- [Written problem 1]: Translate this sentence from the passage on Charlton Heston into Spanish: "No troubling minor chords for Heston: This was a major-chord actor, with a profile and a stalwart self-confidence mainstream audiences believed in."
- [Written problem 2]: Edit the passage on Charlton Heston by writing out the stretch from "While other American" through "was he, really?" with "jaw" changed to "chin".
- [Written problem 3]: Proceed with the passage on Charlton Heston, writing what comes after its final sentence.

- [Text block]:
══════════
Heston, left, and Rex Harrison in "Crossed Swords" (1977).

While other American film stars of the 1950s, '60s and '70s wrestled with their characters' internal demons on screen, Charlton Heston represented another sort of hero, the kind that only unclenched his jaw — a jaw tailor-made for clenching — when the script demanded it. Even when he was young, acting in contemporary material, Heston seemed like an emissary from an earlier era, a rock-solid throwback in his declamatory approach to acting, standing up to external circumstances of biblical proportion.

The star of "The Ten Commandments" (1956) and "Ben-Hur" (1959) died last week at age 84. Leaving aside matters of politics and Heston's longtime association with the National Rifle Association, what sort of actor was he, really?

No troubling minor chords for Heston: This was a major-chord actor, with a profile and a stalwart self-confidence mainstream audiences believed in.
══════════
(Dataset entries)
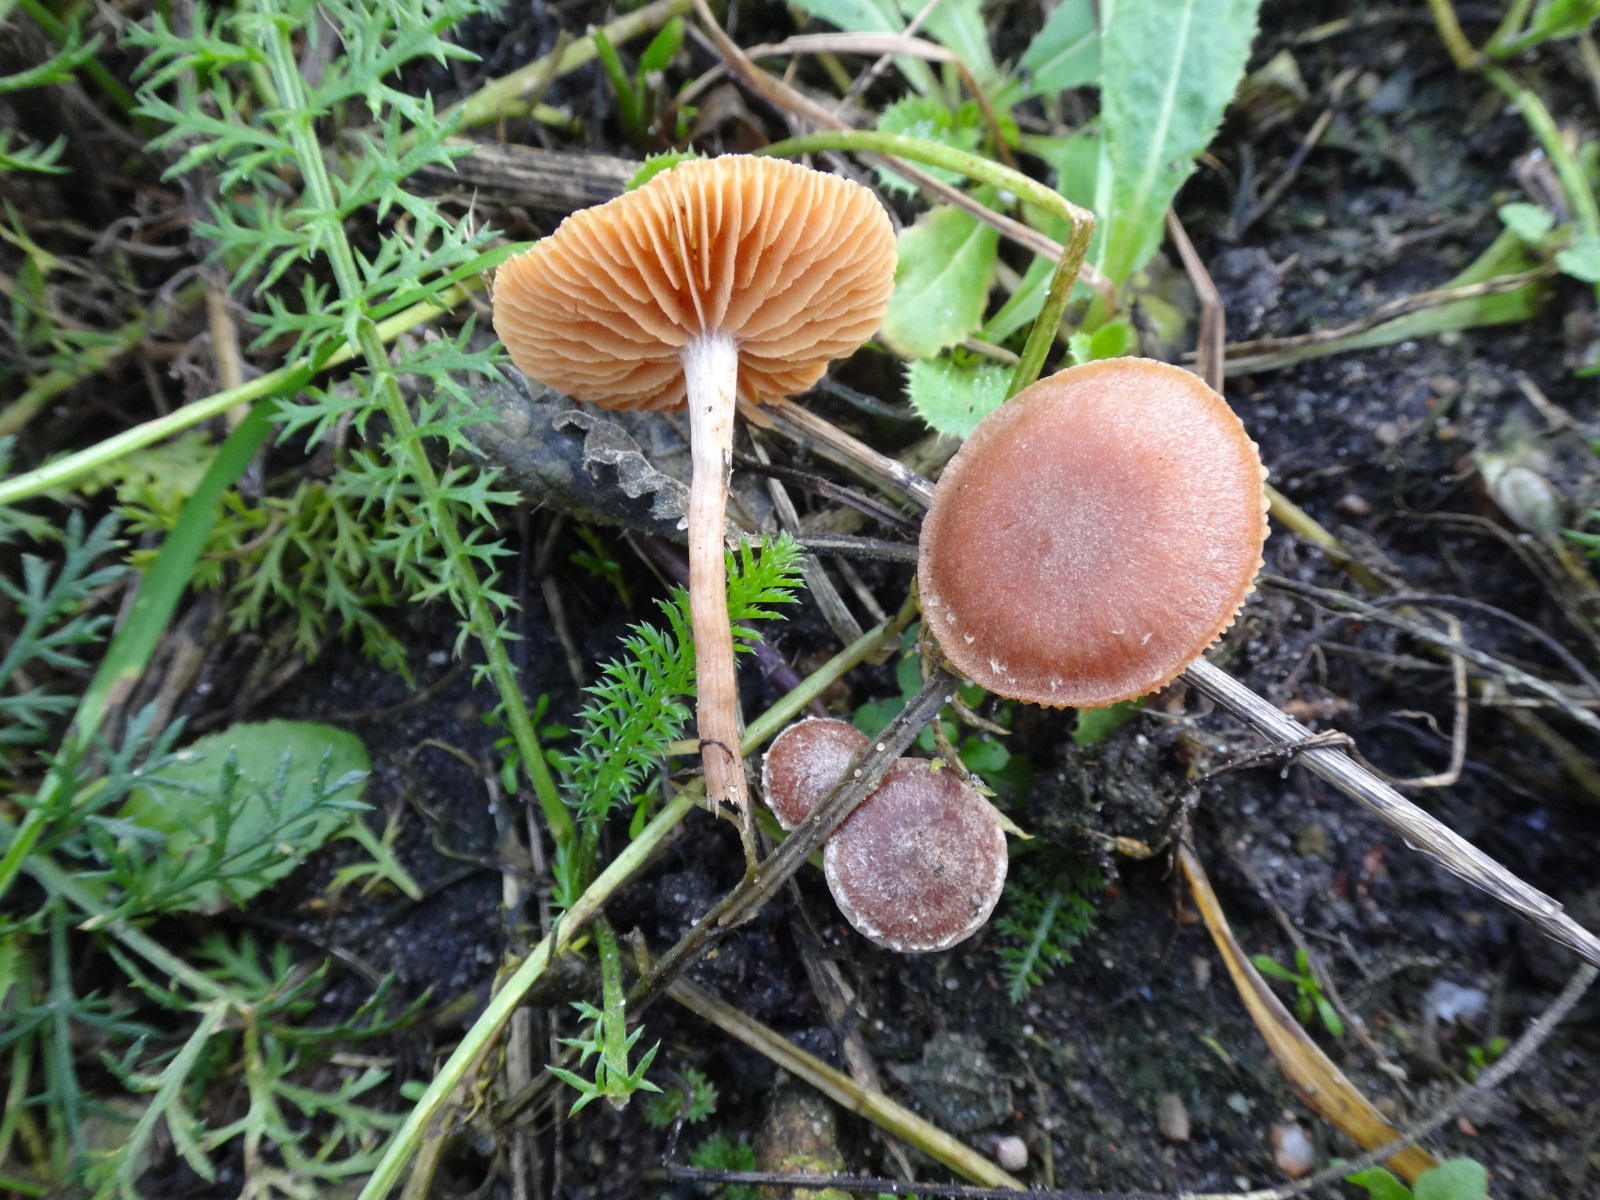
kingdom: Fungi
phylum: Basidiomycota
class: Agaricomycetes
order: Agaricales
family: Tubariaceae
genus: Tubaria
══════════
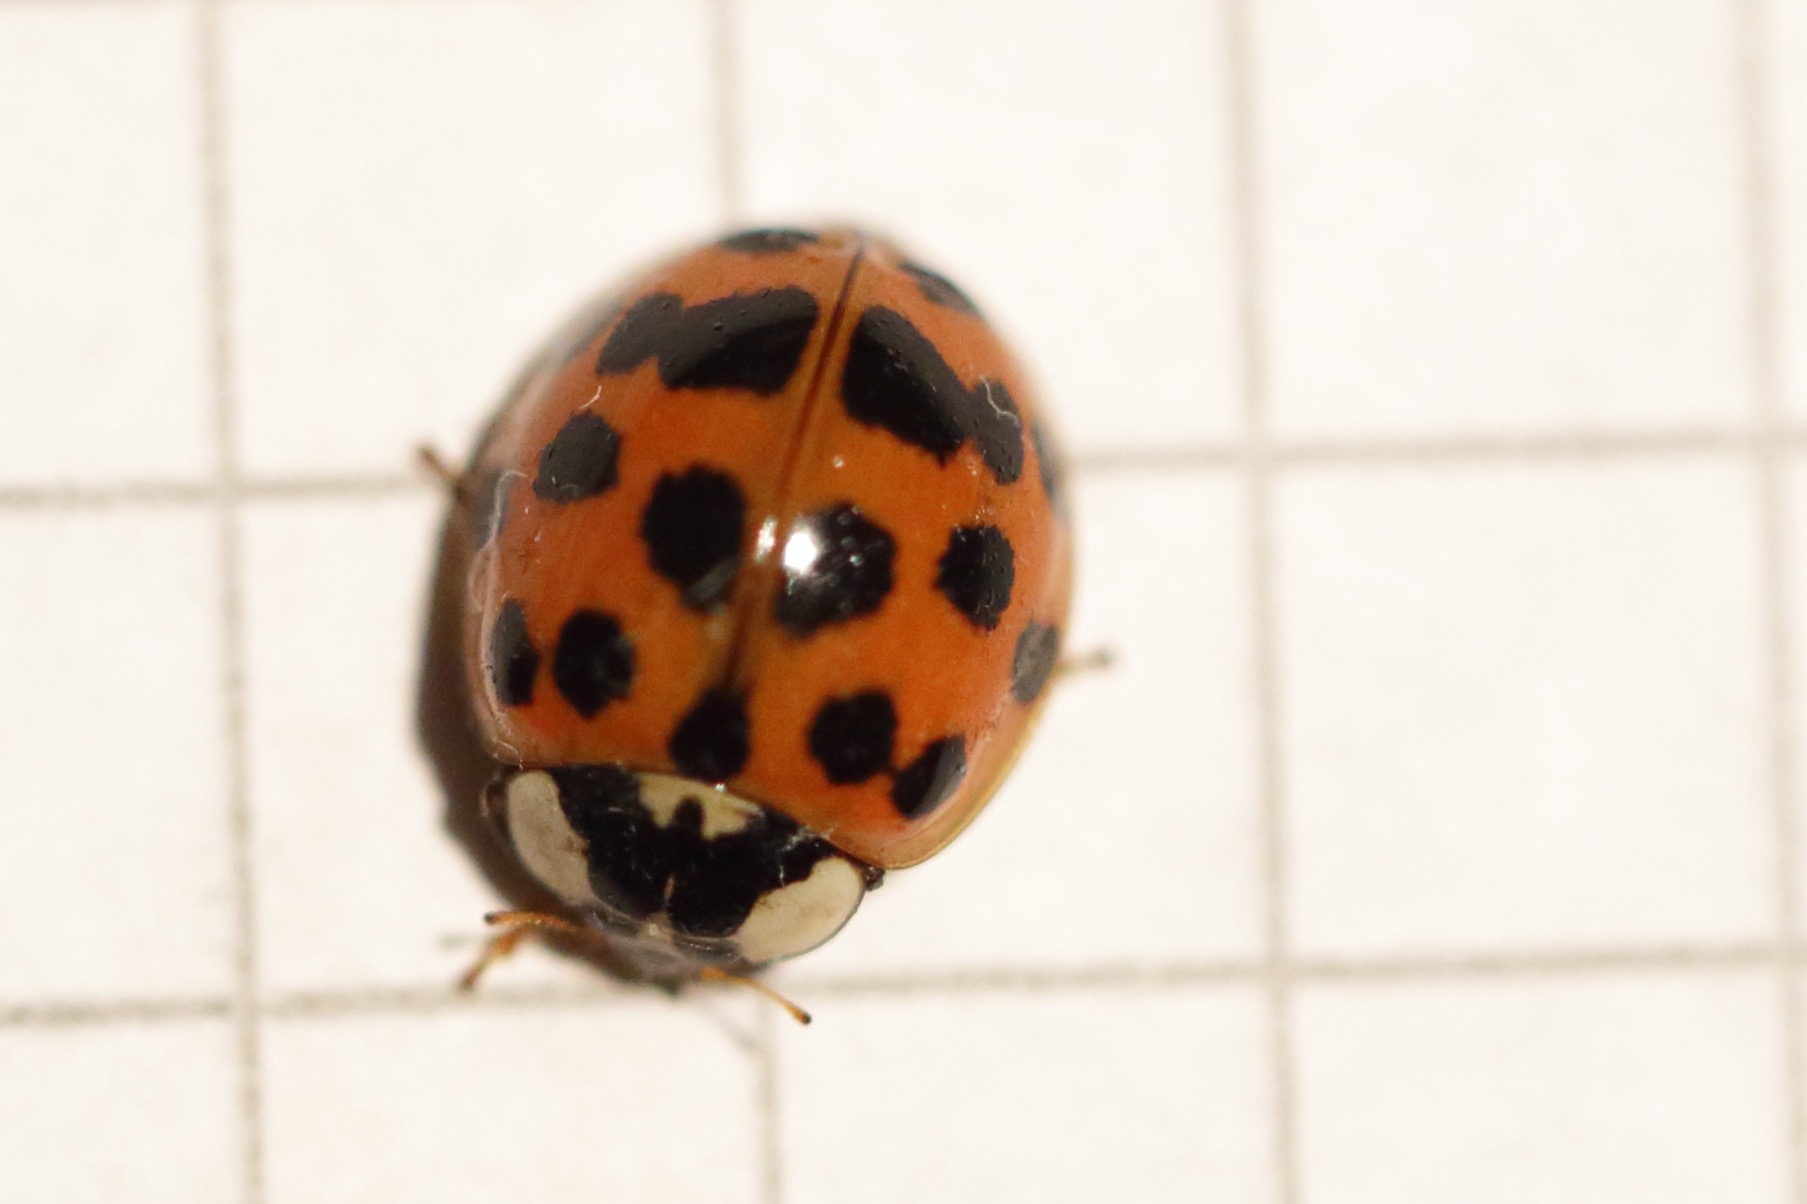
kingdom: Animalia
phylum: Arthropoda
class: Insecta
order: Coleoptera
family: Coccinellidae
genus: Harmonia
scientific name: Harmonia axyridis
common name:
══════════
- [Reply 1]: Nada de inquietantes acordes menores para Heston: este era un actor de acordes mayores, con un perfil y una firme seguridad en sí mismo en los que creía el gran público.

- [Reply 2]:
While other American film stars of the 1950s, '60s and '70s wrestled with their characters' internal demons on screen, Charlton Heston represented another sort of hero, the kind that only unclenched his chin — a chin tailor-made for clenching — when the script demanded it. Even when he was young, acting in contemporary material, Heston seemed like an emissary from an earlier era, a rock-solid throwback in his declamatory approach to acting, standing up to external circumstances of biblical proportion.

The star of "The Ten Commandments" (1956) and "Ben-Hur" (1959) died last week at age 84. Leaving aside matters of politics and Heston's longtime association with the National Rifle Association, what sort of actor was he, really?

- [Reply 3]:
There were occasional exceptions to the rule, such as the melancholy "Will Penny" (1968), which Heston judged to be his finest, most nuanced work on screen. A decade earlier the fabulously lurid "Touch of Evil" (1958) found Heston, coming off "The Ten Commandments," in collaboration with co-star and director Orson Welles.

"I probably learned more about acting from Welles than any other film director I've worked for," Heston said. Heston's place in the deliriously rich thriller is, undeniably, a bit of fun, partly at the expense of the star's righteous image. Playing a Mexican narcotics cop with darkened skin and not a trace of an accent, he exists in "Touch of Evil" as a symbol of ramrod nobility confronted by one bucket of sleaze after another.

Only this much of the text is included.